THE PROBLEM:
From the material below, return every line that includes "color".

------------------------------------

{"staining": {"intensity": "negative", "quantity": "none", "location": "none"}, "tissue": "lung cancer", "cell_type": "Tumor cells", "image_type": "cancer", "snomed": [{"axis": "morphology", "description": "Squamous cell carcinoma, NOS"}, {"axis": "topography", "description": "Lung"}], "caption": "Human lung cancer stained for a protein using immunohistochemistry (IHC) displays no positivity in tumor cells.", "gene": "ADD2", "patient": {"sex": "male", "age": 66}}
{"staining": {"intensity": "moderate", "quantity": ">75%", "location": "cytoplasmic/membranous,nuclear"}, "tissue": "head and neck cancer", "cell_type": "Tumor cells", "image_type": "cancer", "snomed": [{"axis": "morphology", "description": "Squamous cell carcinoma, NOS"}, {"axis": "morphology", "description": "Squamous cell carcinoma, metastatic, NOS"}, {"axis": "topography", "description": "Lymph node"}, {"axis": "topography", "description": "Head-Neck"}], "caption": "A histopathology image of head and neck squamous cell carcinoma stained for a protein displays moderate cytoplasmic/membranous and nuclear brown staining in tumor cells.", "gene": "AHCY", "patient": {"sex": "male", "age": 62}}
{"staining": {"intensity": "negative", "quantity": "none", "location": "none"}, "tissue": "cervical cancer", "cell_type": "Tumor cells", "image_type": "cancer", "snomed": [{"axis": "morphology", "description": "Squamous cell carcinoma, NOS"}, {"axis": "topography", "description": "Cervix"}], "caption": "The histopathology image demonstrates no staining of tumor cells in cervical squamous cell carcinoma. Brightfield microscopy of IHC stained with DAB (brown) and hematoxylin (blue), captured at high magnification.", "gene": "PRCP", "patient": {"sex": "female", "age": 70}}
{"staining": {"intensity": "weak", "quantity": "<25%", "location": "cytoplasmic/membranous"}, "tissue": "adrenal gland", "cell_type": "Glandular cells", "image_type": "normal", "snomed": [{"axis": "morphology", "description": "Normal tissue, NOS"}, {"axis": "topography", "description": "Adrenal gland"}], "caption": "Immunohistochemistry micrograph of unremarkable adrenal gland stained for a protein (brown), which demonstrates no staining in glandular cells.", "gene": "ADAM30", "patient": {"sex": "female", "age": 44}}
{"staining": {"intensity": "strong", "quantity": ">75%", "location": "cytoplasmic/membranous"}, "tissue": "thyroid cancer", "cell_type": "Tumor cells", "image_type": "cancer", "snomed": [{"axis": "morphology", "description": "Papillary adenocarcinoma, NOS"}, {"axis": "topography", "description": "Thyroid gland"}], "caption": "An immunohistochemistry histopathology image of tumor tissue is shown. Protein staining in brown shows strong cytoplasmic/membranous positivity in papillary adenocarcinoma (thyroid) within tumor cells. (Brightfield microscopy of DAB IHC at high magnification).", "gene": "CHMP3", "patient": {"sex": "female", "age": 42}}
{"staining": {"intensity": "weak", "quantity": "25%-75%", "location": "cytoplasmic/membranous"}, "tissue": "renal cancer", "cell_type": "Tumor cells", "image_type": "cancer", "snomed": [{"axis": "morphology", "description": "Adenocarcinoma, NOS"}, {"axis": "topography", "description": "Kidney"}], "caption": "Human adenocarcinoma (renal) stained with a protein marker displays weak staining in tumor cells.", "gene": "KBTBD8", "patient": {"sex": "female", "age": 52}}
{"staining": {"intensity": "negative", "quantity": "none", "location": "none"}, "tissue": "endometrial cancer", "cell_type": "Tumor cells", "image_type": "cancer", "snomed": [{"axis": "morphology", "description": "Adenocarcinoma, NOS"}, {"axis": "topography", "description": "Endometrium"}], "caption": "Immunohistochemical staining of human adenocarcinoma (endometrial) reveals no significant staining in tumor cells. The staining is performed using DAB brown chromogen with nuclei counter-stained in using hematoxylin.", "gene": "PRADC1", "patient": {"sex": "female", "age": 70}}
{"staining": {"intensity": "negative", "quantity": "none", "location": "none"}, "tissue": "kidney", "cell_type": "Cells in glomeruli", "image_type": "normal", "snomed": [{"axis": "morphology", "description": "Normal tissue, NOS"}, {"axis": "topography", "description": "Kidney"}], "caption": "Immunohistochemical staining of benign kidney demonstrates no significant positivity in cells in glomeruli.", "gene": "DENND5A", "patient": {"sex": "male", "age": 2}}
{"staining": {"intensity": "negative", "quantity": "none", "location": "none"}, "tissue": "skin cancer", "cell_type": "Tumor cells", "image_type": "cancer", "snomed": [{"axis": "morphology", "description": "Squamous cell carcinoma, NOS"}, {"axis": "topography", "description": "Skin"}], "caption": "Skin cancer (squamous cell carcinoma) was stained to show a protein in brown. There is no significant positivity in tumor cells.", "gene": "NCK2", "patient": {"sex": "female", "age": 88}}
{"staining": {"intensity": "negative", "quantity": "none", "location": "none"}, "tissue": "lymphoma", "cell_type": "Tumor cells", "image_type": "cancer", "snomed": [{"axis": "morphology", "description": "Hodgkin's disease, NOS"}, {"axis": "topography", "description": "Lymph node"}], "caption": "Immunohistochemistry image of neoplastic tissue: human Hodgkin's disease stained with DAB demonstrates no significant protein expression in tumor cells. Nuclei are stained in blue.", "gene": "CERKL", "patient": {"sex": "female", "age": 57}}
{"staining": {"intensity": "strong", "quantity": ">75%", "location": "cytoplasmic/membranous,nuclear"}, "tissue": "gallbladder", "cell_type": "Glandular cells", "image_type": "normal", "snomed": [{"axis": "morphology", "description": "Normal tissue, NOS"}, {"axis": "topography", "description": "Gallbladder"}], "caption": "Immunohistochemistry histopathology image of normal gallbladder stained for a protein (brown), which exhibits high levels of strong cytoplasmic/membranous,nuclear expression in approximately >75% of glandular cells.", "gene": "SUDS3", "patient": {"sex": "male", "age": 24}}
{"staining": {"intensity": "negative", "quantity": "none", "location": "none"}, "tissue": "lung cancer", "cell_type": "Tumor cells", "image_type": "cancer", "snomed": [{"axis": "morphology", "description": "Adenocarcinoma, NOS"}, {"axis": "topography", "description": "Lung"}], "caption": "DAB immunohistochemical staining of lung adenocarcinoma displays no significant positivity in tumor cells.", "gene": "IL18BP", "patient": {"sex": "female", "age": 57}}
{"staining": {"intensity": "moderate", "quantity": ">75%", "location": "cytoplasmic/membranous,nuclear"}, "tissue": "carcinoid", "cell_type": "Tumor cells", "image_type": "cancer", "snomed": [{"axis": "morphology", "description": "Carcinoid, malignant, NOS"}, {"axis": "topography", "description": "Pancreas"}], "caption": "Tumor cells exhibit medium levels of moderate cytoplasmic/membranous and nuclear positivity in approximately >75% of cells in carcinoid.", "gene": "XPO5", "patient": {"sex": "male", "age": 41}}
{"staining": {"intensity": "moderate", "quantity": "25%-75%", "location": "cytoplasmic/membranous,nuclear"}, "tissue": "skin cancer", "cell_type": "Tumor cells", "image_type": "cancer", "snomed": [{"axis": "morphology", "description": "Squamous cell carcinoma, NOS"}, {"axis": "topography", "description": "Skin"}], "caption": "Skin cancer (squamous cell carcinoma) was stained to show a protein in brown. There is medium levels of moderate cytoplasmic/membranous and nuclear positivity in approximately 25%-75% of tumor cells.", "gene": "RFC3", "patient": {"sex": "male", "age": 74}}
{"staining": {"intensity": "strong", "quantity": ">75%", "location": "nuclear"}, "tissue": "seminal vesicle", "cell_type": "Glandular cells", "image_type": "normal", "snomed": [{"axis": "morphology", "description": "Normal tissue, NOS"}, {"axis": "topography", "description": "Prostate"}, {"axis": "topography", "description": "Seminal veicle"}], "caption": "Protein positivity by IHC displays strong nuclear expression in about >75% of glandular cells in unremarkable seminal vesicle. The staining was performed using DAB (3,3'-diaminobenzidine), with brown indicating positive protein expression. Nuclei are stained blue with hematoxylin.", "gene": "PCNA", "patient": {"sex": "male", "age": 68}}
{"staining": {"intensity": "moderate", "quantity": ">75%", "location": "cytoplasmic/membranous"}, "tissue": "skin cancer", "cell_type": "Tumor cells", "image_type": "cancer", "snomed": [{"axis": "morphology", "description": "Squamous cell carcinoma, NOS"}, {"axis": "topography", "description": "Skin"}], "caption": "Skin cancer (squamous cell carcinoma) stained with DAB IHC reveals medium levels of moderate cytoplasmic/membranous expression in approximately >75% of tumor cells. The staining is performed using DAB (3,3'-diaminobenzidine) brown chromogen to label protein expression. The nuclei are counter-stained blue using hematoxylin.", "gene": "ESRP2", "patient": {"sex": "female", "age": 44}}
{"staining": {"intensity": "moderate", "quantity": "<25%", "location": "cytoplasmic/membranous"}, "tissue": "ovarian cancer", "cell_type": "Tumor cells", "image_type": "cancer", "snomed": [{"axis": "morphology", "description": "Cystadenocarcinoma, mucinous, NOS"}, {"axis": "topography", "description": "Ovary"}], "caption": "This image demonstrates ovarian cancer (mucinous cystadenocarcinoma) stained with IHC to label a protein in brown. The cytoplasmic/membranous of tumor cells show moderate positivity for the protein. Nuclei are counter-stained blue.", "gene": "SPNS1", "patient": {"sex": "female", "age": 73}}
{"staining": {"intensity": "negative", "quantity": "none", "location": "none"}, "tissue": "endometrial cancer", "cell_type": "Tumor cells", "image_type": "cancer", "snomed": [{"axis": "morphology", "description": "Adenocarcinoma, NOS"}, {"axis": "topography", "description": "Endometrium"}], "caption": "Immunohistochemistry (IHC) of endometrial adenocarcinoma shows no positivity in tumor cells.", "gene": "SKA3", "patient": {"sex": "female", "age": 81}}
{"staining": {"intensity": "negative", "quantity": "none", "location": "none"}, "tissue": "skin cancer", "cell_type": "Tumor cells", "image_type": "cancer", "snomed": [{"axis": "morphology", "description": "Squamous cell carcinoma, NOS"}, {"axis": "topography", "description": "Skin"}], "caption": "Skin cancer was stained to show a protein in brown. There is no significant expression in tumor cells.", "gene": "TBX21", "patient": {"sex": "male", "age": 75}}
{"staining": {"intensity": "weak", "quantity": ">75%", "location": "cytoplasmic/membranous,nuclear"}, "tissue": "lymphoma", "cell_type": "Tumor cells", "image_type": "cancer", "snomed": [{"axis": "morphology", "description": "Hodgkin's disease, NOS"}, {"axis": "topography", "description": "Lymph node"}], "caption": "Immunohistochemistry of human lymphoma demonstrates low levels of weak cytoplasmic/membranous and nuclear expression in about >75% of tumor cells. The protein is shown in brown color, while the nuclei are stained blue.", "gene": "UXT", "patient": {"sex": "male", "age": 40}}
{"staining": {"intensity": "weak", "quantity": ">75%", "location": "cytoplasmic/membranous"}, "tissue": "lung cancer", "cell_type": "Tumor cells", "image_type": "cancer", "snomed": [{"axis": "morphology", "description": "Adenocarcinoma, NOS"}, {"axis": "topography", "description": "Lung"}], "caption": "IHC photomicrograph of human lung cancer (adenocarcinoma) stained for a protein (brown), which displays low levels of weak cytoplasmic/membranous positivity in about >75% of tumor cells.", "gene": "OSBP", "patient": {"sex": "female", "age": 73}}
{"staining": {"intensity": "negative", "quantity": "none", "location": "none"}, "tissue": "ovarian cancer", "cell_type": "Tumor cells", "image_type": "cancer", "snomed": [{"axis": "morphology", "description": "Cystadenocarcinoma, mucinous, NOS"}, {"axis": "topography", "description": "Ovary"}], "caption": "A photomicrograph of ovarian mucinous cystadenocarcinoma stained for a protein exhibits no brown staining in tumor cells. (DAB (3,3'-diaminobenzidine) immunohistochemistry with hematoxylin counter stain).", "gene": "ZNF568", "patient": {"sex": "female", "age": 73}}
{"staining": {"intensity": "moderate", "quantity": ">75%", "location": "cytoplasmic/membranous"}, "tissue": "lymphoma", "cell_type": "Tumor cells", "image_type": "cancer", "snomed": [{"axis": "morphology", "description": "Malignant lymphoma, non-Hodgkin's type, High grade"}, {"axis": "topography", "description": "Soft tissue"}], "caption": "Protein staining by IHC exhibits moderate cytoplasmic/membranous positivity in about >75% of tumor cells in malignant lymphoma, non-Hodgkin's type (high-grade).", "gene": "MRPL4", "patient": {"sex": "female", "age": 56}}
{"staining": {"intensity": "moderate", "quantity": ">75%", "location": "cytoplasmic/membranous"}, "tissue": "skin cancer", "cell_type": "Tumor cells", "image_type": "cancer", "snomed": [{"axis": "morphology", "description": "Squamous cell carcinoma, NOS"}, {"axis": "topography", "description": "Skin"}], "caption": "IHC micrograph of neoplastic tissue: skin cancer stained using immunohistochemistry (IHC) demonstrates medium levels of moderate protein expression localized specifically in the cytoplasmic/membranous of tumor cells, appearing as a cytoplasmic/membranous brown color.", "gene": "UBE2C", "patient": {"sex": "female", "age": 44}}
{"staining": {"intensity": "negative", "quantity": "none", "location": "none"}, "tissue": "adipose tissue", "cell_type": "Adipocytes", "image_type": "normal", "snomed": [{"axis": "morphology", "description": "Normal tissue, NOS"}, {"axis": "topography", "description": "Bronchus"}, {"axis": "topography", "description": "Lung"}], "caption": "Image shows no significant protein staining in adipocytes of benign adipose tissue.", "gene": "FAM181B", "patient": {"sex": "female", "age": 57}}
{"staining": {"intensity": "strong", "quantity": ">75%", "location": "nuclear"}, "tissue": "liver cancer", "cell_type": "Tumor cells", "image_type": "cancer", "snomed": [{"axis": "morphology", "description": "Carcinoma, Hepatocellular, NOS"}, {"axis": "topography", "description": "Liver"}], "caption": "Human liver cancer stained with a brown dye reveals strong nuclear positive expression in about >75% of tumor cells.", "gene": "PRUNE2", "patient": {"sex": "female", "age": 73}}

------------------------------------

WRITTEN ANSWER:
{"staining": {"intensity": "weak", "quantity": ">75%", "location": "cytoplasmic/membranous,nuclear"}, "tissue": "lymphoma", "cell_type": "Tumor cells", "image_type": "cancer", "snomed": [{"axis": "morphology", "description": "Hodgkin's disease, NOS"}, {"axis": "topography", "description": "Lymph node"}], "caption": "Immunohistochemistry of human lymphoma demonstrates low levels of weak cytoplasmic/membranous and nuclear expression in about >75% of tumor cells. The protein is shown in brown color, while the nuclei are stained blue.", "gene": "UXT", "patient": {"sex": "male", "age": 40}}
{"staining": {"intensity": "moderate", "quantity": ">75%", "location": "cytoplasmic/membranous"}, "tissue": "skin cancer", "cell_type": "Tumor cells", "image_type": "cancer", "snomed": [{"axis": "morphology", "description": "Squamous cell carcinoma, NOS"}, {"axis": "topography", "description": "Skin"}], "caption": "IHC micrograph of neoplastic tissue: skin cancer stained using immunohistochemistry (IHC) demonstrates medium levels of moderate protein expression localized specifically in the cytoplasmic/membranous of tumor cells, appearing as a cytoplasmic/membranous brown color.", "gene": "UBE2C", "patient": {"sex": "female", "age": 44}}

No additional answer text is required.